**Text under study:**
I was trying to think how a decorator @strict_duck_typing could be
implemented to solve the issue Bruce Leban described. The more I think about
it, the harder I think it is to implement.
I wanted to do something along the lines of:
def parameters_from_signature(function, args, kwargs):
"Translate a generic function call to the function's parameters by name"
argnames, varargs, keywords, defaults = inspect.getargspec(function)
args_and_kwargs = kwargs.copy()
names_and_args = zip(argnames, args)
args_and_kwargs.update(names_and_args)
if varargs is not None:
args_and_kwargs[varargs] = args[len(argnames):]
return args_and_kwargs
def strict_duck_typing(function):
attr_dict = attributes_used_by_function(function)
def verify_and_run(*args, **kwargs):
called_with = parameters_from_signature(function, args, kwargs)
for parameter, attributes_needed in attr_dict.items():
for attr in attributes_needed:
if not hasattr(called_with[parameter], attr):
raise TypeError("Parameter '%s' given doesn't have '%s'
attribute/method." % (parameter, attr))
function(*args, **kwargs)
Of course the big enchilada is the function 'attributes_used_by_function'
which I left out because it has to do some insane things. I was thinking of
using ast.parse(inspect.getsource(function)) and then:
1. stepping into each function call which involves the function
parameters, perhaps repeating the ast.parse/inspect.getsource combo.
2. collecting all the methods and attributes accessed.
3. getattr/setattr/hasattr need to be simulated or handled
4. return a dictionary of { parameter_name: attributes_needed_set }
And even after this crazy piece of work there are some limitations ie:
1. C functions wouldn't be inspected, which is a tragedy, ie len(),
iter(), etc have to be especially treated...
2. dynamically generated attributes and attribute names will always break
this decorator.
3. performance issues
4. probably more things i didn't think of...
So I like the idea of strict duck typing, but it's gonna take more than one
mailing list reply for me to write a POC :)
On Sun, Sep 20, 2009 at 12:56 PM, Masklinn
On 20 Sep 2009, at 06:21 , Bruce Leban wrote: I don't quite understand what you are trying to solve. Here's a related
problem: One of the issues with duck typing is that something might look sort of like a duck but isn't really and it would be nice to make it easy to avoid using an object in a "half-baked" manner:
def playWithDuck(d): d.walk() d.quack()
if someone calls playWithDuck(dog) then the dog's going to get walked before trying to make the dog quack fails.
Note that with a structural type system (that of OCaml's objects for instance) this will work, the `playWithDuck` function will be inferred to take any subtype of < walk : unit; duck : unit > (or something like that) (basically, any object with a `walk` and a `quack` method (both returning nothing) will work).

**Data excerpts:**
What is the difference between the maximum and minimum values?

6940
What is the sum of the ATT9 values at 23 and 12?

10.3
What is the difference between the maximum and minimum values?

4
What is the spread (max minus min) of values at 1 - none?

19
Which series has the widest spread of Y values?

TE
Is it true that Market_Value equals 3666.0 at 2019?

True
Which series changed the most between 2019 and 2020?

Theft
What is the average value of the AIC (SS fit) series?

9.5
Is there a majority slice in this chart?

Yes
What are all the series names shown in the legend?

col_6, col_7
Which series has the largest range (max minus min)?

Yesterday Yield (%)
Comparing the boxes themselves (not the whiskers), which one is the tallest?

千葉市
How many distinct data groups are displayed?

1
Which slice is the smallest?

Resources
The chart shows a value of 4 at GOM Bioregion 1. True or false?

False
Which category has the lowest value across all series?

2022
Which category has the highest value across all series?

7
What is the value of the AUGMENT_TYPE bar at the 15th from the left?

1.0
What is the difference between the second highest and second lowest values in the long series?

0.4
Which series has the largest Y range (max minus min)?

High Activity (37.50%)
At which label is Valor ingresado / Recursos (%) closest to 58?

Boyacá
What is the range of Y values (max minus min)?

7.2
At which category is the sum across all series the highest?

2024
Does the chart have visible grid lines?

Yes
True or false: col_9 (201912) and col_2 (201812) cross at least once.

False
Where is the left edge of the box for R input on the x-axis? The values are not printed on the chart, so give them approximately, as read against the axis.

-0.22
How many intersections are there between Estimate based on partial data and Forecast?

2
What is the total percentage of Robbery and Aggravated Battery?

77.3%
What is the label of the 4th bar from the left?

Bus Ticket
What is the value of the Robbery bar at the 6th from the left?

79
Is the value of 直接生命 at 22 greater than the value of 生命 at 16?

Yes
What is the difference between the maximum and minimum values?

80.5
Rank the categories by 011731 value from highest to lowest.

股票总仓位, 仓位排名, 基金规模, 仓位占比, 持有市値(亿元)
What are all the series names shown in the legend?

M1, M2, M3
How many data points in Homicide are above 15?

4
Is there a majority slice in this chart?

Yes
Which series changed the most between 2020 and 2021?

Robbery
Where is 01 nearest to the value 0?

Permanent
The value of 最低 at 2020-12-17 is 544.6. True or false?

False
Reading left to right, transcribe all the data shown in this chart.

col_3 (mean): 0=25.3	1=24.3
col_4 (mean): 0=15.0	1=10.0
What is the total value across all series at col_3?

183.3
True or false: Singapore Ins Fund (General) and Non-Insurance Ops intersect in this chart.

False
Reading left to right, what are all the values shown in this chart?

**Problem 1:**
Answer the following from the message on strict duck typing:
(a) What should step 4 of the planned approach return?
(b) Which two C functions are named as needing special treatment?
(c) According to the duck example, what happens if someone calls playWithDuck(dog)?
**Problem 2:**
Reproduce verbatim from the message on strict duck typing everything from "So I like the" down to "dog quack fails.".

**Worked solution 1:**
(a) A dictionary of { parameter_name: attributes_needed_set }.
(b) len() and iter().
(c) The dog gets walked before the attempt to make it quack fails.

**Worked solution 2:**
So I like the idea of strict duck typing, but it's gonna take more than one
mailing list reply for me to write a POC :)
On Sun, Sep 20, 2009 at 12:56 PM, Masklinn
On 20 Sep 2009, at 06:21 , Bruce Leban wrote: I don't quite understand what you are trying to solve. Here's a related
problem: One of the issues with duck typing is that something might look sort of like a duck but isn't really and it would be nice to make it easy to avoid using an object in a "half-baked" manner:
def playWithDuck(d): d.walk() d.quack()
if someone calls playWithDuck(dog) then the dog's going to get walked before trying to make the dog quack fails.